# Law, Bias, and Algorithms
## Included variable bias (1/2)

In this exercise, we will investigate how to use a regression model to measure disparities across different groups, and discuss some of the problems that might arise in doing so.

In [1]:
# Some initial setup
options(digits = 3)
library(tidyverse)

theme_set(theme_bw())

# Read the data
stop_df <- read_rds("../data/sqf_sample.rds")

── Attaching packages ─────────────────────────────────────── tidyverse 1.2.1 ──
✔ ggplot2 3.1.0     ✔ purrr   0.2.5
✔ tibble  1.4.2     ✔ dplyr   0.7.7
✔ tidyr   0.8.1     ✔ stringr 1.3.1
✔ readr   1.1.1     ✔ forcats 0.3.0
── Conflicts ────────────────────────────────────────── tidyverse_conflicts() ──
✖ dplyr::filter() masks stats::filter()
✖ dplyr::lag()    masks stats::lag()


The loaded data frame is a sample of stops in NYC, recorded on a 
[UF-250 form][uf250_link]

Below is a list of columns in the data, roughly corresponding to the [UF-250 form][uf250_link]:

* Base information regarding stop:
    * `id`, `year`, `date`, `time`, `precinct`, `location_housing`, 
      `suspected_crime`

* Circumstances which led to stop:
    * `stop_reason_object`, `stop_reason_desc`, `stop_reason_casing`,
      `stop_reason_lookout`, `stop_reason_clothing`, `stop_reason_drugs`,
      `stop_reason_furtive`, `stop_reason_violent`, `stop_reason_bulge`,
      `stop_reason_other` 
    
* Suspect demographics:
    * `suspect_dob`, `suspect_id_type`, `suspect_sex`, `suspect_race`,
      `suspect_hispanic`, `suspect_age`, `suspect_height`, `suspect_weight`,
      `suspect_hair`, `suspect_eye`, `suspect_build`, `reason_explained`,
      `others_stopped`

* Whether physical force was used:
    * `force_hands`, `force_wall`, `force_ground`, `force_drawn`,
      `force_pointed`, `force_baton`, `force_handcuffs`,
      `force_pepper`, `force_other`

* Was suspect arrested?: `arrested`

* Was summons issued?: `summons_issued`

* Officer in uniform?: `officer_uniform`, `officer_verbal`, `officer_shield`

* Was person frisked?: `frisked`
    * if yes: `frisk_reason_suspected_crime`, `frisk_reason_weapons`, 
      `frisk_reason_attire`, `frisk_reason_actual_crime`, 
      `frisk_reason_noncompliance`, `frisk_reason_threats`,
      `frisk_reason_prior`, `frisk_reason_furtive`, `frisk_reason_bulge`

* Was person searched?: `searched`,
    * if yes: `searched_hardobject`, `searched_outline`,
      `searched_admission`, `searched_other`

* Was weapon found?: `found_weapon`
    * if yes: `found_gun`, `found_pistol`, `found_rifle`, `found_assault`,
      `found_knife`, `found_machinegun`, `found_other`
      
* Was other contraband found?: `found_contraband`

* Additional circumstances/factors
    * `additional_report`, `additional_investigation`, `additional_proximity`, 
      `additional_evasive`, `additional_associating`, `additional_direction`, 
      `additional_highcrime`, `additional_time`, `additional_sights`, 
      `additional_other`

* Additional reports prepared: `extra_reports`

[uf250_link]: https://www.prisonlegalnews.org/media/publications/Blank%20UF-250%20Form%20-%20Stop%2C%20Question%20and%20Frisk%20Report%20Worksheet%2C%20NYPD%2C%202016.pdf

## Base rate disparities in the decision to frisk

First, let's measure the disparities in police decisions to frisk individuals of different race groups.
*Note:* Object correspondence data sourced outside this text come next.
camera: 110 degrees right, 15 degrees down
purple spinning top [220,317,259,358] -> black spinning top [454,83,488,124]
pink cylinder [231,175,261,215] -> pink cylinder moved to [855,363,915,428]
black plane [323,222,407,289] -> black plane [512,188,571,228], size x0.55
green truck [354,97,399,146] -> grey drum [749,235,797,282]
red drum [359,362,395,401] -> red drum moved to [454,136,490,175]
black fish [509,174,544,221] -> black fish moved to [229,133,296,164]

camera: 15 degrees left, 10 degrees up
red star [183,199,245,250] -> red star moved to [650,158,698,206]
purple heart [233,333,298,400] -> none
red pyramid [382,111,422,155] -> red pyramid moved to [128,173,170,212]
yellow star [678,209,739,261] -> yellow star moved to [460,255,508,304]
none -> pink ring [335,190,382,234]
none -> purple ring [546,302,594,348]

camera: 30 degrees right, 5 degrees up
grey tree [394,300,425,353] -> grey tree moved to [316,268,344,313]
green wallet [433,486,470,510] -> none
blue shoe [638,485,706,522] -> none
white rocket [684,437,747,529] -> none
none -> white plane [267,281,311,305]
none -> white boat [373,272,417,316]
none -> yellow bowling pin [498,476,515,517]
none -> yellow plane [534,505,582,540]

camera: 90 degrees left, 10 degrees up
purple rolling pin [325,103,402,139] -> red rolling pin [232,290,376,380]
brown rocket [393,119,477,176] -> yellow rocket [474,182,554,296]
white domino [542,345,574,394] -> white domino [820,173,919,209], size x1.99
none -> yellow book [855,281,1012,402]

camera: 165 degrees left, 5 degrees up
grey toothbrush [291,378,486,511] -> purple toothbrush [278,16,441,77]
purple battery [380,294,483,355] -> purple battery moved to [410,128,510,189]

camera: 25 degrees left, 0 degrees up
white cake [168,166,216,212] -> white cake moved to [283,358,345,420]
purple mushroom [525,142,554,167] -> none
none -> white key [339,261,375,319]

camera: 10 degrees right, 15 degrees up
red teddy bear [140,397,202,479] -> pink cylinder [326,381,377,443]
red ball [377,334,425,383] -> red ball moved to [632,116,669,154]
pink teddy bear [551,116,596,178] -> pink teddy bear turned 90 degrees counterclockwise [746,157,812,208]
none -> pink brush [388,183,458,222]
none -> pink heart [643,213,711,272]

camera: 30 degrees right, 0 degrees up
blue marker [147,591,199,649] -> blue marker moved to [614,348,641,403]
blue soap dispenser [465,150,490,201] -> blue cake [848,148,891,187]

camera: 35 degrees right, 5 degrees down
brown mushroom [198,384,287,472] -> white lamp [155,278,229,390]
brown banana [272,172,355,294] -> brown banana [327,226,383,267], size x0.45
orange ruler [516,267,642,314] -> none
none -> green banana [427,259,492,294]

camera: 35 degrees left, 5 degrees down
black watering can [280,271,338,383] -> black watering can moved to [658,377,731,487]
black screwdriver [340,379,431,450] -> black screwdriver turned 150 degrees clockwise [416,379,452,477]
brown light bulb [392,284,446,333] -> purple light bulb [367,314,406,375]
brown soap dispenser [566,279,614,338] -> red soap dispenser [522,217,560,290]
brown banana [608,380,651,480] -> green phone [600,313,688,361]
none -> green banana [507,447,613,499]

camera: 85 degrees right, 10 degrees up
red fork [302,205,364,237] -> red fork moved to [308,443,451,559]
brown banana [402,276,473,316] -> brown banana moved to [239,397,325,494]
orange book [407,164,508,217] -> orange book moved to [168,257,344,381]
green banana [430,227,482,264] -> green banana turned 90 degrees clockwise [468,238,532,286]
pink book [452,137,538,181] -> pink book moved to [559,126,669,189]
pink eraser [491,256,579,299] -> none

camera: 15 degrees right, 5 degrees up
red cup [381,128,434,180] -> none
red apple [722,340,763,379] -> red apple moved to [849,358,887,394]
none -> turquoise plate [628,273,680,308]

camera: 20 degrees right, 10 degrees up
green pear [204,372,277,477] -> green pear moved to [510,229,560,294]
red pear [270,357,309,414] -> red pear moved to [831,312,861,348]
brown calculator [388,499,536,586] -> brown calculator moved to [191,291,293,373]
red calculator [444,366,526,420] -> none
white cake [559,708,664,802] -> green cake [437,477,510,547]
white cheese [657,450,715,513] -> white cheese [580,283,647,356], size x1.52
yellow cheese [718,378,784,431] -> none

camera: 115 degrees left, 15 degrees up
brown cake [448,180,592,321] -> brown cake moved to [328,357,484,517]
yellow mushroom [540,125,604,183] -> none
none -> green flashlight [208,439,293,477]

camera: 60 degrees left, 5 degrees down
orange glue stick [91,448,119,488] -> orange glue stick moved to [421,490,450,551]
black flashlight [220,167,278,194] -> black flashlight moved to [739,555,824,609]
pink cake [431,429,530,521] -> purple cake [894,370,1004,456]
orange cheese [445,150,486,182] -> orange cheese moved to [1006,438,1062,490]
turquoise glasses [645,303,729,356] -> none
### Exercise 1: manual computation of odds and odds ratios

* **Step 1**: For each race group, compute the proportion that were frisked

In [2]:
# With the stop_df data, group by suspect_race and compute the proportion (mean) of frisked == 1
# WRITE CODE HERE
# START solution
p_frisked_df <- stop_df %>%
    group_by(suspect_race) %>%
    summarize(p_frisked = mean(frisked))
# END solution

* **Step 2**: Given probability $p$ of being frisked, the *odds* of being frisked is computed as $p / (1-p)$. 

For example, if $p = \frac{1}{2}$, you're equally likely to be frisked or not (i.e., odds = 1); if $p = \frac{2}{3}$, you're twice as likely to be frisked than not (odds = 2).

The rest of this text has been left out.